METHODS: Twenty-five adult diabetic patients and 32 non-diabetic controls (from which 20 had periodontitis and 12 were periodontally healthy) were examined. All subjects received full-mouth assessments of plaque, bleeding on probing, pocket depth and attachment level at six sites per tooth. Unstimulated whole saliva was collected from all subjects. Evaluation of salivary checkerboard immunoblotting was performed by comparing IgA levels specific for Porphyromonas gingivalis and Actinobacillus actinomycetemcomitans of eight saliva samples with those determined by ELISA. Salivary total IgA, anti-P. gingivalis IgA and anti-A. actinomycetemcomitans IgA were measured (ng/ml) using checkerboard immunoblotting for all of the samples. Antibody secretion rate was calculated by multiplying each antibody concentration with each individual's saliva secretion rate.
RESULTS: The salivary IgA levels for both P. gingivalis and A. actinomycetemcomitans determined by checkerboard immunoblotting showed high correlations with the corresponding levels determined by ELISA, demonstrating the reliability of checkerboard immunoblotting. 20 of the NIDDM individuals tested were found to suffer from periodontitis.
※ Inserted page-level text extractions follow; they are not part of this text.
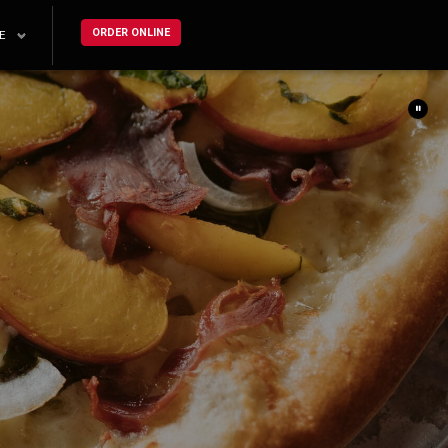
ORDER ONLINE
E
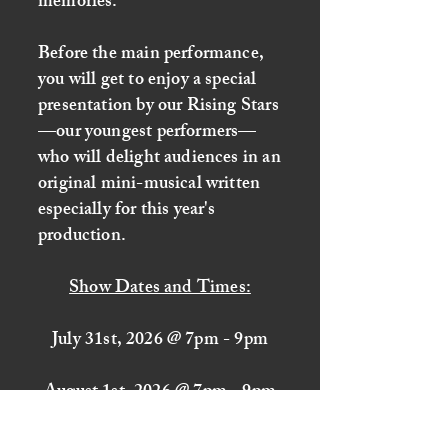
memories.
Before the main performance,
you will get to enjoy a special
presentation by our Rising Stars
—our youngest performers—
who will delight audiences in an
original mini-musical written
especially for this year's
production.
Show Dates and Times:
July 31st, 2026 @ 7pm - 9pm
August 1st, 2026 @ 7pm - 9pm
August 2nd, 2026 @ 4pm - 6pm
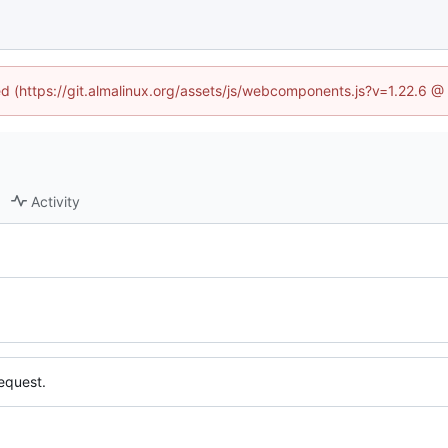
ned (https://git.almalinux.org/assets/js/webcomponents.js?v=1.22.6 @
Activity
equest.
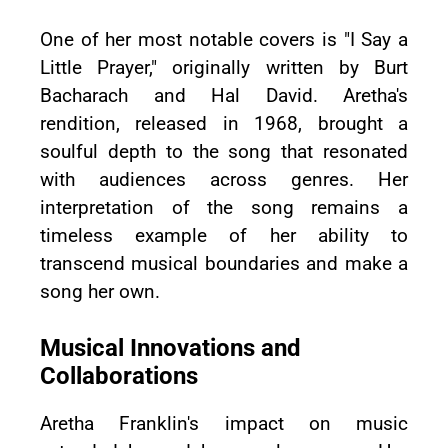
One of her most notable covers is "I Say a
Little Prayer," originally written by Burt
Bacharach and Hal David. Aretha's
rendition, released in 1968, brought a
soulful depth to the song that resonated
with audiences across genres. Her
interpretation of the song remains a
timeless example of her ability to
transcend musical boundaries and make a
song her own.
Musical Innovations and
Collaborations
Aretha Franklin's impact on music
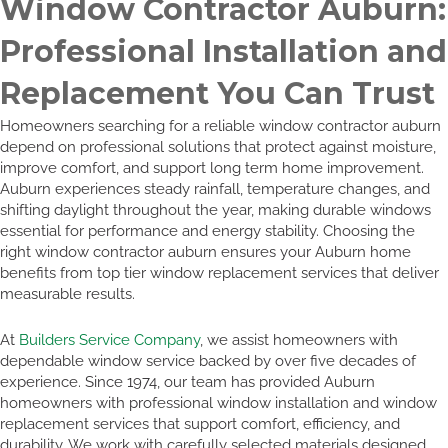
Window Contractor Auburn:
Professional Installation and
Replacement You Can Trust
Homeowners searching for a reliable window contractor auburn
depend on professional solutions that protect against moisture,
improve comfort, and support long term home improvement.
Auburn experiences steady rainfall, temperature changes, and
shifting daylight throughout the year, making durable windows
essential for performance and energy stability. Choosing the
right window contractor auburn ensures your Auburn home
benefits from top tier window replacement services that deliver
measurable results.
At
Builders Service Company
, we assist homeowners with
dependable window service backed by over five decades of
experience. Since 1974, our team has provided Auburn
homeowners with professional window installation and window
replacement services that support comfort, efficiency, and
durability. We work with carefully selected materials designed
Salivary IgA secretion rates for A. actinomycetemcomitans were found to be significantly lower in diabetic patients compared to non-diabetic non-periodontitis controls, but similar to those in the non-diabetic group with periodontitis. The anti-P. gingivalis IgA levels were similar in all groups tested.
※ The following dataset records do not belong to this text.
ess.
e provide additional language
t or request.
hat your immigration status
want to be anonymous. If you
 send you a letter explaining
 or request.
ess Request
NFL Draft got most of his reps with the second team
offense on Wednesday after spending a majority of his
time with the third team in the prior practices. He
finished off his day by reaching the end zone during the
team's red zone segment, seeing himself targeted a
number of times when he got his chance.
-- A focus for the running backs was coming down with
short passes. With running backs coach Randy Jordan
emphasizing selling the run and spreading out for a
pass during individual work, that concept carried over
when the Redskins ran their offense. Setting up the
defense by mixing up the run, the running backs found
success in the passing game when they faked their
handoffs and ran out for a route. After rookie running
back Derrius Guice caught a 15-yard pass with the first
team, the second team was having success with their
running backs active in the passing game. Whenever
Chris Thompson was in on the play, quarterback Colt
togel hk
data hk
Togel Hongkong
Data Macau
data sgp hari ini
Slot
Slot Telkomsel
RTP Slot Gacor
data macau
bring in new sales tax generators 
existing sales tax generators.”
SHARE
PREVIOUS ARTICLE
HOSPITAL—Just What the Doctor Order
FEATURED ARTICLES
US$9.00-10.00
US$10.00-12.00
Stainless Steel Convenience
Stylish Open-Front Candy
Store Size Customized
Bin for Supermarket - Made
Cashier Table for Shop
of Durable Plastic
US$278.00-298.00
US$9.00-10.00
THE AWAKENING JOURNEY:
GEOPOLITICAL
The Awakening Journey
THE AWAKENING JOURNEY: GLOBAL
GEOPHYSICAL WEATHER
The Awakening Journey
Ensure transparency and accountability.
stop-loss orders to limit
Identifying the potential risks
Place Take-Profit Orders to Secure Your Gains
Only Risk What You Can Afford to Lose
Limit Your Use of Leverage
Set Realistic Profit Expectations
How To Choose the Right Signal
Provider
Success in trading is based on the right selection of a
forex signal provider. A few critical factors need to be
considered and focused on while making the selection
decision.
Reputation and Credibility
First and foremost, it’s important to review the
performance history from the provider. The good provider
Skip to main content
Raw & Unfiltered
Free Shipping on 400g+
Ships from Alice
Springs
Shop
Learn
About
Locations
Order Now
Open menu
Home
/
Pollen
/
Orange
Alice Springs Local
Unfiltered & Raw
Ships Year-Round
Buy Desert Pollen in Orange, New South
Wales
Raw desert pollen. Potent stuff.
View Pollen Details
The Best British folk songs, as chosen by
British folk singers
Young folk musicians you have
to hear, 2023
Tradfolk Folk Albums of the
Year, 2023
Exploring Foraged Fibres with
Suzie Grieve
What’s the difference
CONCLUSIONS: Our results demonstrate that: 1) checkerboard immunoblotting is a reliable, repeatable and high-throughput method for quantifying salivary specific antibodies. 2) Our preliminary results also indicate that individuals suffering from periodontitis (regardless of their NIDDM condition) secrete lower levels of A. actinomycetemcomitans specific IgA.